During an appearance on CBS’ “Face the Nation,” Easterly said that the agency is constantly looking for ways to improve the security of the country. Despite the lack of credible or specific threats, she noted that the agency is still concerned about various attack vectors.
“It is a very complex threat environment. You have cyber threats, you have insider threats, you have rampant disinformation and, yes, very worryingly, you have threats of harassment, intimidation and violence against election officials, polling places and voters,” Easterly told CBS.
Last week, researchers at Google-owned cybersecurity firm Mandiant said they had uncovered a group that was allegedly working on behalf of the Chinese government to influence the upcoming midterm US elections. Russia, China, and Iran have previously carried out extensive cyber and disinformation campaigns to influence the US presidential elections. Their goal was to create distrust in the country’s political system.
“I have confidence in the elections that are going to be run because of the massive amount of work that’s been done across the federal government, at state and local election officials with election vendors to put multiple, multiple layers of resilience and security controls in place,” Easterly said.
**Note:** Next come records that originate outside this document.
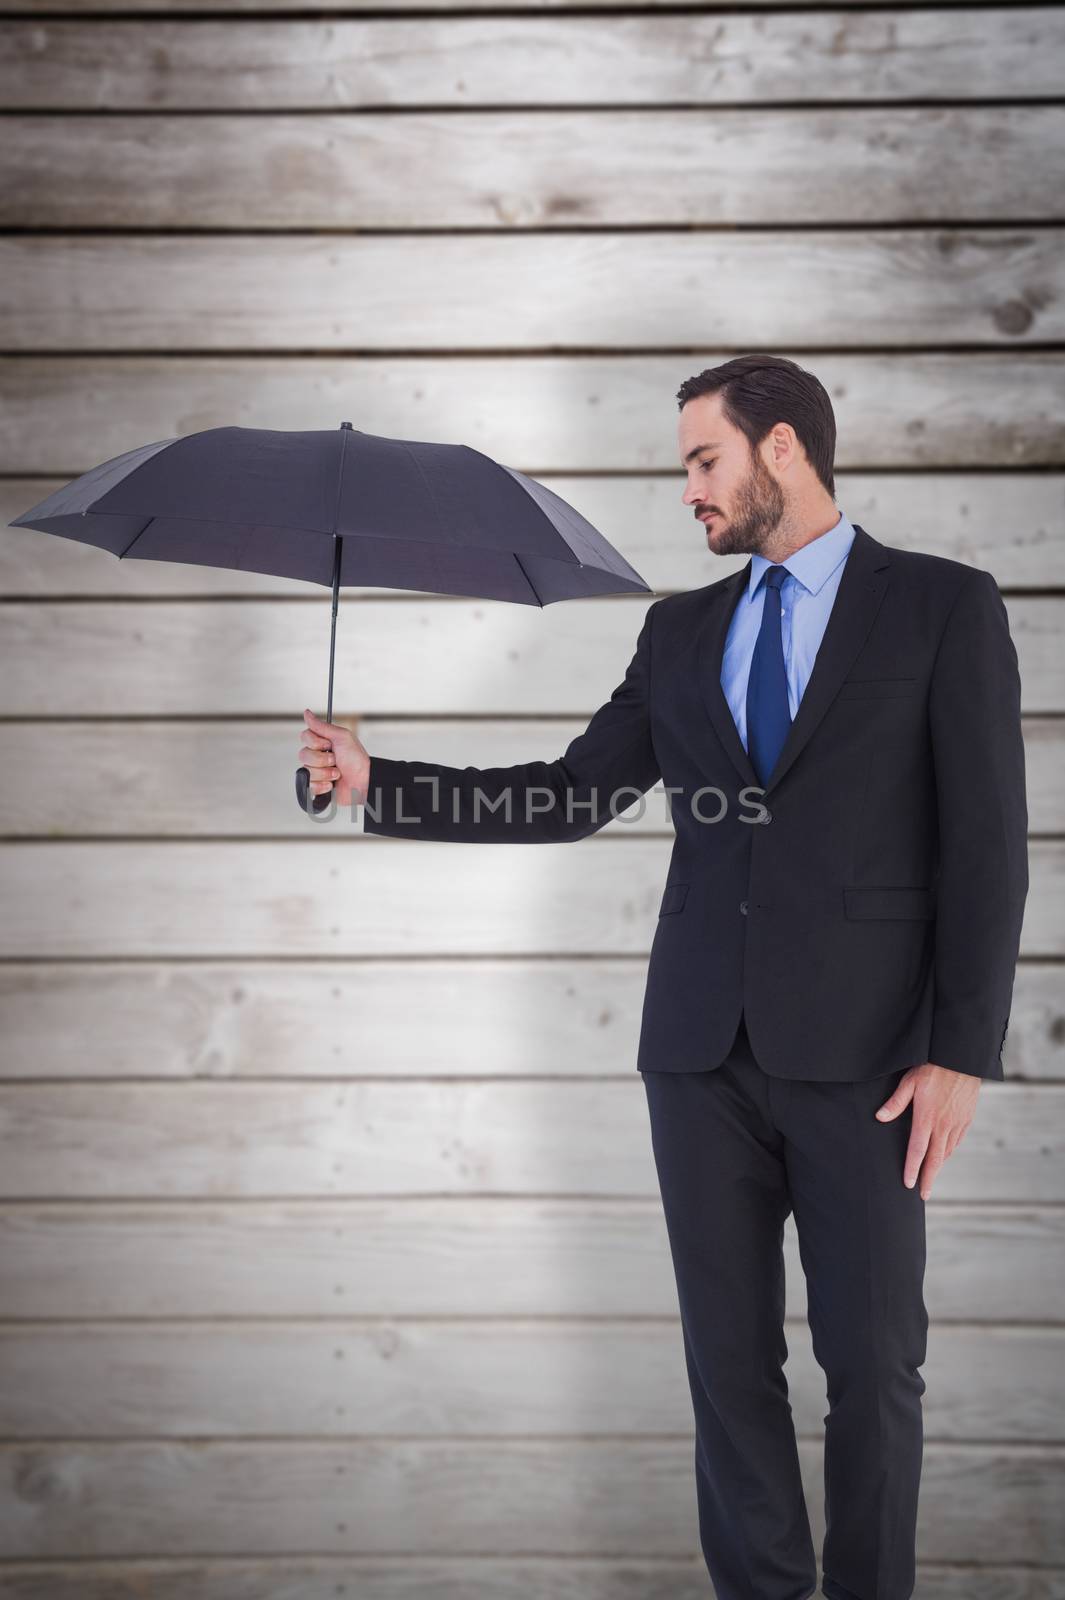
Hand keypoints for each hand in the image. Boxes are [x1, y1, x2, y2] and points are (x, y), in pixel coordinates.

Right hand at [298, 708, 369, 806]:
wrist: (363, 781)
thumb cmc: (356, 759)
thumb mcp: (341, 737)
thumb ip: (322, 726)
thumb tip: (307, 713)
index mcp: (321, 743)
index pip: (304, 737)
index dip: (316, 742)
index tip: (329, 745)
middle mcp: (316, 756)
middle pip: (303, 754)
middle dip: (322, 759)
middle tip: (336, 760)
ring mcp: (315, 772)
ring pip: (306, 771)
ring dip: (325, 773)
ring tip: (337, 774)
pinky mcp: (316, 787)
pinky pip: (308, 786)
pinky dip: (322, 786)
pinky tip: (332, 784)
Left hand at [875, 1062, 980, 1199]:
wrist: (961, 1059)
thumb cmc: (932, 1068)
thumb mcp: (909, 1082)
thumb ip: (896, 1102)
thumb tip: (879, 1118)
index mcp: (927, 1118)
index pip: (917, 1151)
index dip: (912, 1169)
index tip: (908, 1184)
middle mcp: (944, 1125)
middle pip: (935, 1159)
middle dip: (928, 1179)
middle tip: (923, 1196)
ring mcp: (957, 1123)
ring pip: (947, 1152)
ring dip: (938, 1167)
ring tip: (930, 1178)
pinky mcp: (967, 1119)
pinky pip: (957, 1141)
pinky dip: (949, 1152)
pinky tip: (944, 1156)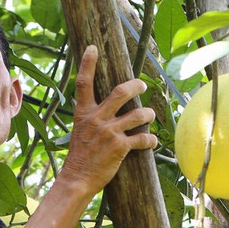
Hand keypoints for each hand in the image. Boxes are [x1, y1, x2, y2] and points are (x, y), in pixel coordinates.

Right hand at [58, 45, 157, 194]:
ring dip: (148, 114)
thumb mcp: (80, 130)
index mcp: (83, 113)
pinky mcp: (120, 147)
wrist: (77, 179)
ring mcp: (109, 132)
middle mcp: (96, 119)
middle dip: (136, 86)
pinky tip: (151, 141)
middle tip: (142, 85)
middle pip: (121, 92)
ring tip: (149, 116)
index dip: (87, 63)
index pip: (83, 83)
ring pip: (138, 114)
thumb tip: (105, 104)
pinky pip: (143, 138)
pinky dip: (150, 139)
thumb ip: (91, 115)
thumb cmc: (80, 155)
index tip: (92, 48)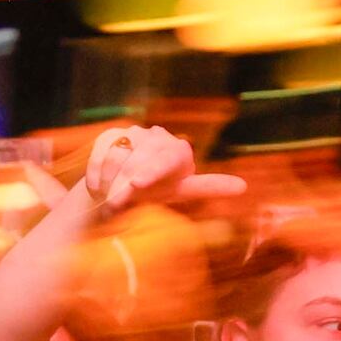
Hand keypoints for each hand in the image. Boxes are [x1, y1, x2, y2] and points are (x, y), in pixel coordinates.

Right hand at [78, 124, 244, 219]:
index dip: (151, 170)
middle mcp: (157, 137)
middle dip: (124, 185)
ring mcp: (132, 135)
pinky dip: (97, 175)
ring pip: (117, 157)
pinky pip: (100, 155)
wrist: (122, 190)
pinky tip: (98, 187)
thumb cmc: (159, 193)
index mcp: (178, 151)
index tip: (137, 185)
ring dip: (109, 183)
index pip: (168, 157)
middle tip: (116, 205)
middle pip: (139, 159)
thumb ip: (208, 187)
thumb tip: (243, 186)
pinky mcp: (110, 136)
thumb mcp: (182, 193)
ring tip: (109, 198)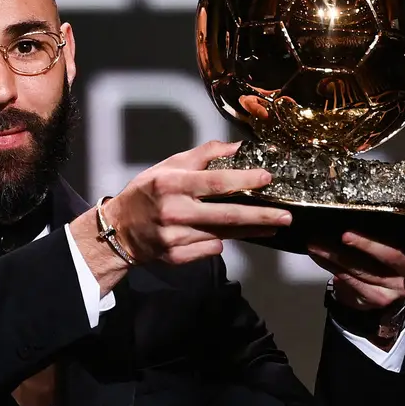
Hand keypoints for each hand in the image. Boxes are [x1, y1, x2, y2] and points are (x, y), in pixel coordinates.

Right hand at [100, 140, 293, 265]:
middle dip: (260, 216)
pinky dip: (220, 243)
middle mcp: (174, 212)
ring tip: (271, 225)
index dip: (243, 180)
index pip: (214, 182)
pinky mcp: (175, 257)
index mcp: (172, 185)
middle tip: (285, 216)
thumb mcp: (168, 166)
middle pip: (225, 215)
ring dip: (249, 231)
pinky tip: (226, 237)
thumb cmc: (146, 193)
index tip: (267, 179)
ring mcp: (175, 238)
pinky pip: (209, 250)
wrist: (118, 230)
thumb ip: (202, 155)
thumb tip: (236, 148)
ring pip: (222, 235)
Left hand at [307, 233, 404, 310]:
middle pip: (391, 256)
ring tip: (316, 244)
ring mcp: (398, 287)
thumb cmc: (380, 258)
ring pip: (364, 269)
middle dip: (366, 244)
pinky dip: (331, 266)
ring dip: (336, 255)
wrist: (373, 294)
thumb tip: (370, 198)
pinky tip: (319, 256)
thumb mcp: (390, 241)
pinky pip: (352, 281)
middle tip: (344, 235)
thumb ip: (390, 226)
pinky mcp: (379, 298)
“I am confident elections will be safe and secure, and the American people should have confidence in the integrity of elections,” she added.
Misinformation can have real-world consequences
During an early voting event in Delaware, US President Joe Biden warned about the threat environment. He said that the attack on Paul Pelosi and other real-life incidents were directly tied to the online conspiracy theories and disinformation being spread by groups and individuals. Incidentally, the man who is alleged to have attacked Paul Pelosi had previously posted memes and conspiracy theories about the 2020 election which had later taken a bad route leading to the riot at the Capitol.
In a joint intelligence assessment released by the federal government and CNN, officials noted that domestic violent extremists are more likely to carry out attacks before the elections in 2022.
The officials noted that the perception of election fraud could lead to heightened tensions and violence. The bulletin, which was released by the FBI, Homeland Security, and the US Capitol Police, did not provide a specific threat assessment.
The officials noted that the persistent perception of election fraud could contribute to the radicalization and violent extremism of some individuals. They also noted that this could increase their sensitivity to new claims about the country’s elections.